Your goal - Go through the data below and count every line that has the word "pixels". Return only the count.

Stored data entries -

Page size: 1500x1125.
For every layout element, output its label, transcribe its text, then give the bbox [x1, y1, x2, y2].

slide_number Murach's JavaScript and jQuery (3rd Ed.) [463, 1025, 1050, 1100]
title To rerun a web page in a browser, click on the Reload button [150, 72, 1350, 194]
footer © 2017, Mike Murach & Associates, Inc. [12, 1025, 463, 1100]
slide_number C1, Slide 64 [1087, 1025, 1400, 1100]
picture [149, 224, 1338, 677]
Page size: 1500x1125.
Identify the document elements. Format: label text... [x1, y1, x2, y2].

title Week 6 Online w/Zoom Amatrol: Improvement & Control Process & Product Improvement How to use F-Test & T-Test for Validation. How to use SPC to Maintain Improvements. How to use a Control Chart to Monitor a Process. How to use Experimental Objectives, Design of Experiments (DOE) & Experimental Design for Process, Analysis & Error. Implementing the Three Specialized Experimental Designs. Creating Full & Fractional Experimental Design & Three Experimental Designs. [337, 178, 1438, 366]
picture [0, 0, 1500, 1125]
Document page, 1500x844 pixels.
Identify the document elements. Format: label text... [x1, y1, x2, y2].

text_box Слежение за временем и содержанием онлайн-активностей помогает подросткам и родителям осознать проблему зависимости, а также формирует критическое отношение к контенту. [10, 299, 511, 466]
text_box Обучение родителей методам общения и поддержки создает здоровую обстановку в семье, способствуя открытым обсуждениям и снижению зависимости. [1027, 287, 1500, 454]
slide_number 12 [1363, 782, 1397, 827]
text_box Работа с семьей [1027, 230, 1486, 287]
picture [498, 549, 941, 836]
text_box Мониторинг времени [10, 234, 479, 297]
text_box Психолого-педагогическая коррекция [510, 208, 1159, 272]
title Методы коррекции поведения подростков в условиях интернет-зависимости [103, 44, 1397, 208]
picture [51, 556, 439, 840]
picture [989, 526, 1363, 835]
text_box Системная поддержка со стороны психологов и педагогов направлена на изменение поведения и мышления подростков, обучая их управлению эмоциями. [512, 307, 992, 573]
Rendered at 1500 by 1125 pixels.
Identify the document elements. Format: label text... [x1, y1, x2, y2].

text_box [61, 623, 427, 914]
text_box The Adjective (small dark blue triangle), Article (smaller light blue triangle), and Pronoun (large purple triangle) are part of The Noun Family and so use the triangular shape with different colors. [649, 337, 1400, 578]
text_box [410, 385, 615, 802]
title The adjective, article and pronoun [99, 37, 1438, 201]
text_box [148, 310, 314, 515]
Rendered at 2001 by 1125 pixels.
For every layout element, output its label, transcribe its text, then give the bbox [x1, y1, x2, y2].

Output for this task - 3